Tennis Elbow

Tennis elbow is a common injury that is usually caused by overusing your forearms due to strenuous activities, such as gripping with your hands. Tiny tears and inflammation can develop around the outside of your elbow if the muscles in your forearm are strained for too long. Tennis elbow can be quite painful, so let’s take a look at what it is, the signs and symptoms of this condition, and also what can be done to treat tennis elbow.

Male tennis player suffering from tennis elbow

What is it?

Tennis elbow is the general inflammation or micro-tearing of the forearm tendons that are connected to the outside of the elbow. This condition is otherwise known as “Lateral Epicondylitis”. As the forearm muscles and tendons become more and more damaged from repetitive motions and overuse, the elbow becomes tender and sore. Tennis elbow can be quite debilitating and if the condition continues without treatment, there can be loss of motion and function of the elbow and hand can develop.
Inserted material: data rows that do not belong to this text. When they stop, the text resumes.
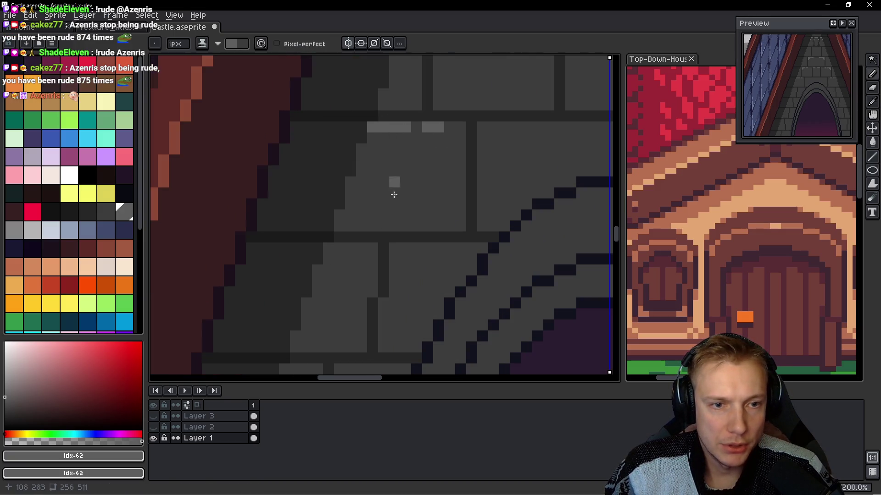
{"action": "key", "text": "ctrl+z"}
- Paint mirrored light-grey highlights along several brick top edges, checking against the reference image
{"action": "left_click_drag", "start_coordinate": [321, 268], "coordinate": [409, 257]}
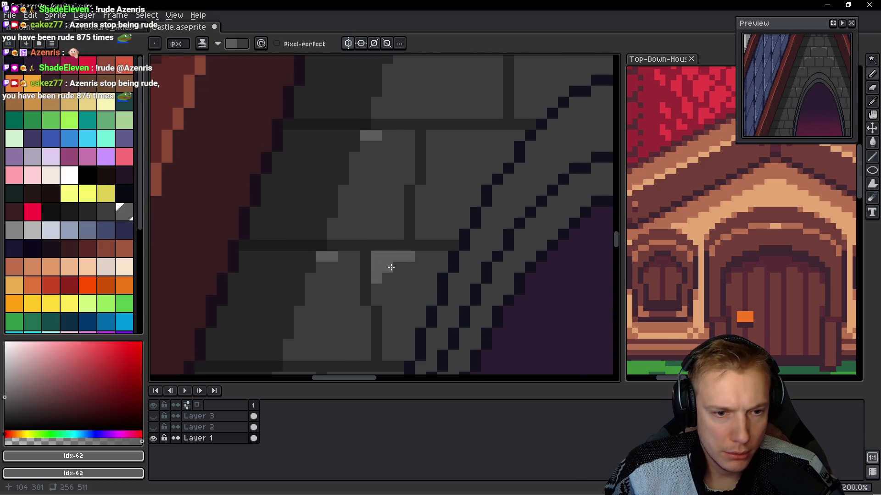
{"action": "scroll", "coordinate": [413, 267], "scroll_direction": "down", "scroll_amount": 3}
{"action": "scroll", "coordinate": [415, 266], "scroll_direction": "up", "scroll_amount": 1}
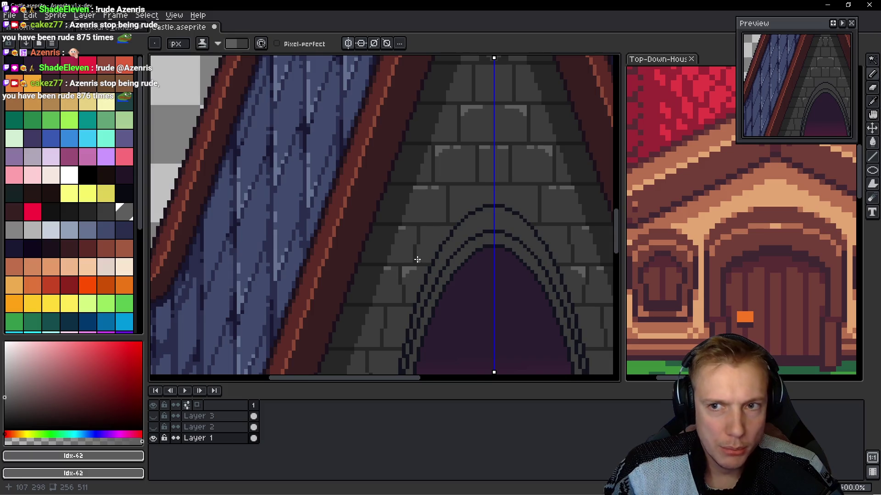
{"action": "scroll", "coordinate": [417, 259], "scroll_direction": "down", "scroll_amount": 1}
{"action": "scroll", "coordinate": [447, 227], "scroll_direction": "down", "scroll_amount": 1}
{"action": "key", "text": "alt+Tab"}
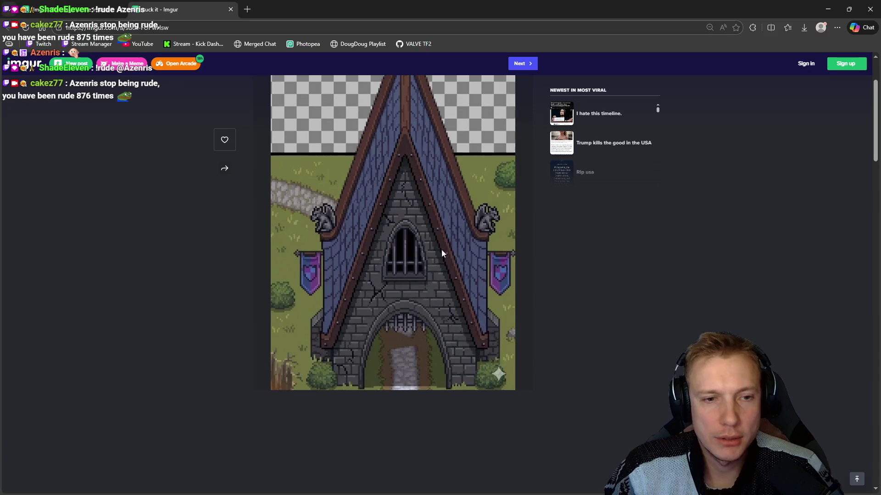
{"action": "key", "text": "alt+Tab"}
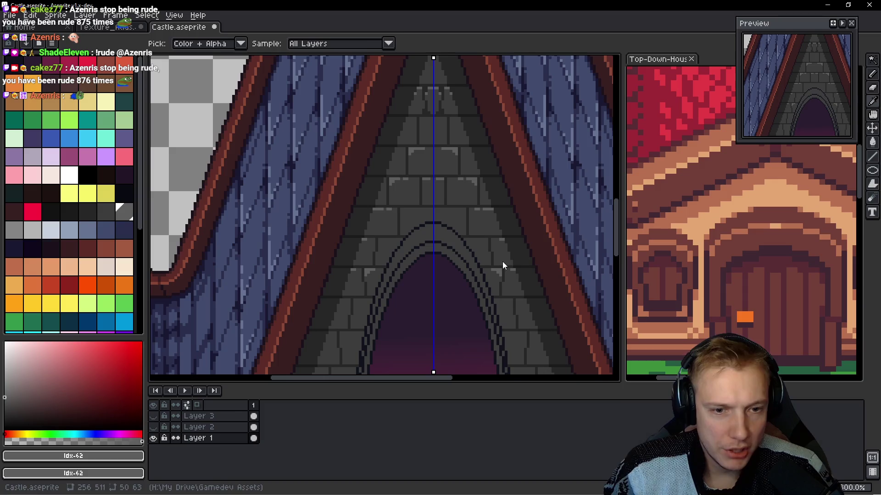
{"action": "scroll", "coordinate": [496, 277], "scroll_direction": "up", "scroll_amount": 2}
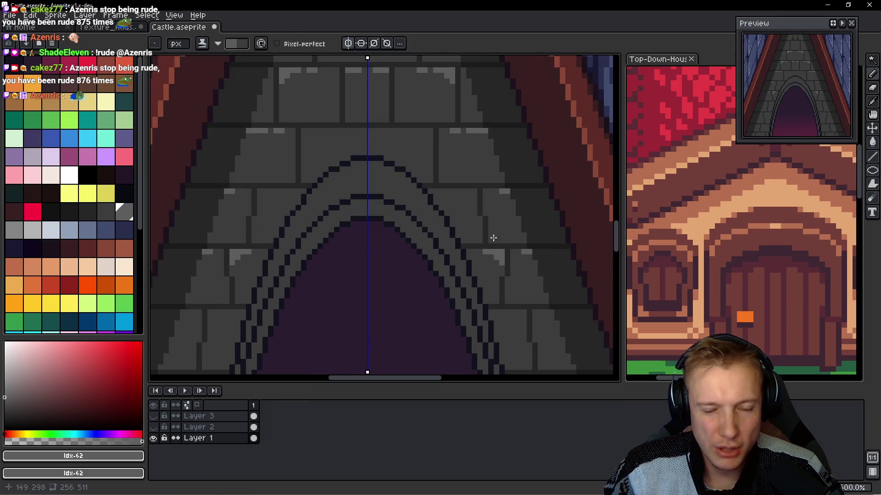
{"action": "scroll", "coordinate": [496, 260], "scroll_direction": "down", "scroll_amount": 2}
{"action": "scroll", "coordinate": [500, 252], "scroll_direction": "up", "scroll_amount": 1}
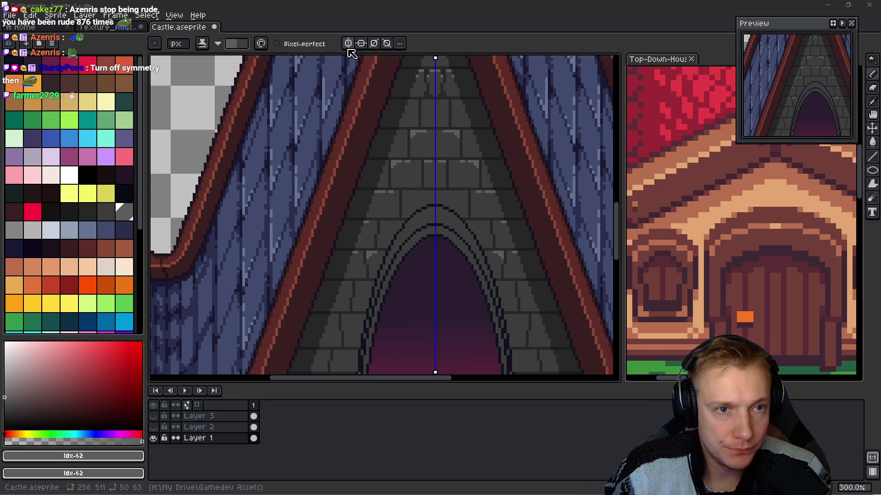
- Turn off vertical symmetry and give a brick an L-shaped top-and-left highlight, darkening its ends
{"action": "left_click", "coordinate": [348, 43]}
{"action": "scroll", "coordinate": [484, 247], "scroll_direction": "up", "scroll_amount": 2}
{"action": "scroll", "coordinate": [378, 220], "scroll_direction": "up", "scroll_amount": 2}
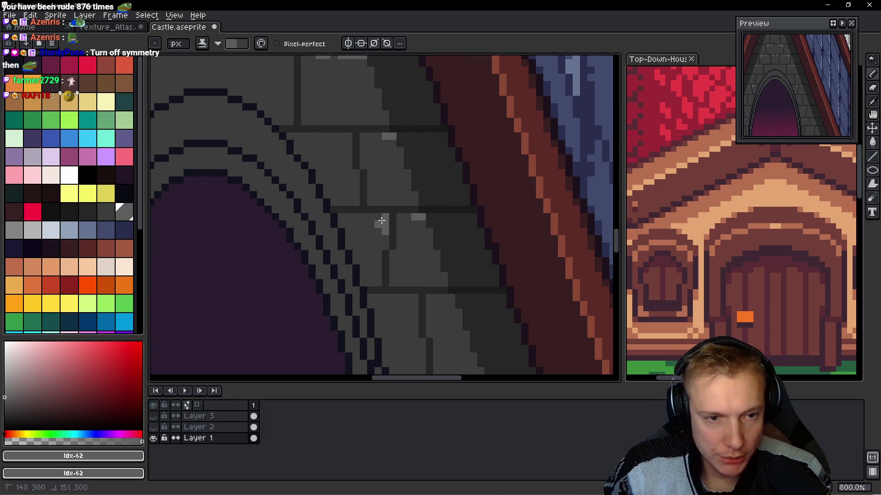
{"action": "left_click_drag", "start_coordinate": [401, 219], "coordinate": [400, 233]}
{"action": "left_click_drag", "start_coordinate": [380, 136], "coordinate": [364, 152]}
{"action": "mouse_move", "coordinate": [322, 58]}
{"action": "left_mouse_down"}
{"action": "mouse_move", "coordinate": [351, 202]}
{"action": "mouse_move", "coordinate": [332, 199]}
{"action": "mouse_move", "coordinate": [353, 208]}
{"action": "mouse_move", "coordinate": [334, 213]}
{"action": "left_mouse_up"}
{"action": "left_click", "coordinate": [386, 199]}
{"action": "left_click", "coordinate": [392, 199]}
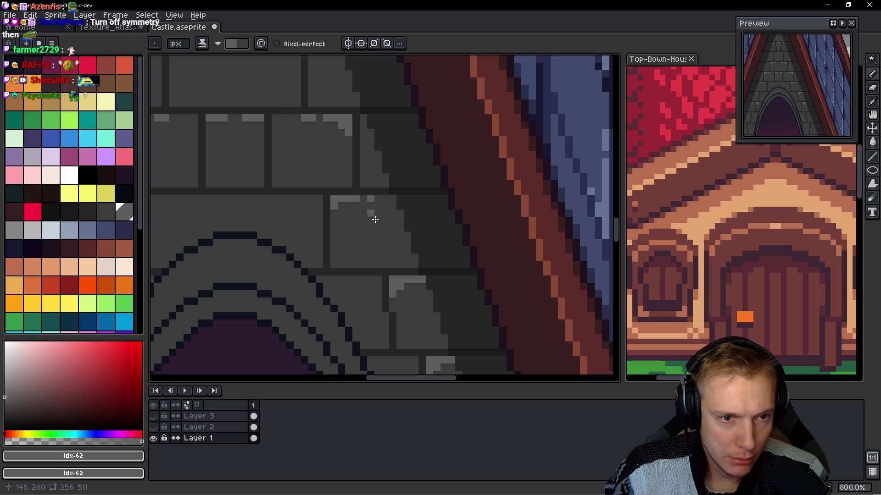
- Highlight the lower and middle-right bricks' top and left edges, painting excess back to brick colour
{"action": "scroll", "coordinate": [375, 220], "scroll_direction": "down", "scroll_amount": 2}
{"action": "scroll", "coordinate": [338, 230], "scroll_direction": "up", "scroll_amount": 4}
{"action": "mouse_move", "coordinate": [246, 261]}
{"action": "left_mouse_down"}
{"action": "mouse_move", "coordinate": [373, 260]}
{"action": "mouse_move", "coordinate": [251, 282]}
{"action": "left_mouse_up"}
{"action": "left_click", "coordinate": [262, 271]}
What are the signs and symptoms?

Some of the early signs and symptoms of Tennis Elbow are the following:

  • Tenderness near the outside of the elbow

  • Elbow pain that gets worse with grasping or holding objects

  • Achiness and soreness of the forearm muscles

  • Stiffness of the elbow especially in the morning


How is it treated?

Since this is a forearm muscle and tendon issue your physiotherapist will use soft tissue treatments. Your physiotherapist will massage the front and back of the forearm to release tension from the muscle and tendon. Active release treatments would also be used to stretch the forearm, release trigger points, and break down scar tissue along the tendon. Acupuncture will be useful to decrease pain and increase blood flow to the elbow to encourage the body to naturally heal. A tennis elbow brace will also be very helpful to relieve pressure in your elbow to allow your elbow to heal.

Sometimes compression of nerves in the neck can cause pain in the elbow. A skilled physiotherapist would be able to determine if this the cause of your elbow pain. If nerve compression in your neck is the cause of your elbow pain then stretching and massaging the muscles and joints in your neck will be the correct course of treatment.

Common home exercises:

Wrist extensor stretch:

With your elbow straight face your palm toward the ground. Close your fist and bend your hand downward to stretch the back of your forearm. Hold this stretch for 30 seconds and repeat for 3 sets.

Physiotherapist Eric Lau demonstrating a wrist extensor stretch.

Eccentric wrist extension:

Hold onto a band/weight with your hand and rest your elbow on the armrest of the couch/table with the palm facing the floor. Hold the band or weight up then slowly lower your hand downwards for a count of 3 seconds. Use your opposite hand to help you lift the band/weight back up. Perform this exercise for 8-15 reps x 3 sets.

Physiotherapist Eric Lau demonstrating an eccentric wrist extension exercise.

Wrist pronation/supination:

With your elbow resting by your side, hold onto a frying pan/pot. Turn your wrist over like if you were turning a key. Perform this exercise for 8-15 reps x 3 sets.


Grip a full heavy water bottle with a pinch grip by holding onto the cap of the water bottle with your elbows straight. Hold the water bottle out in front of you for 10-30 seconds x 3 sets.

Physiotherapist Eric Lau demonstrating pinch gripping exercise.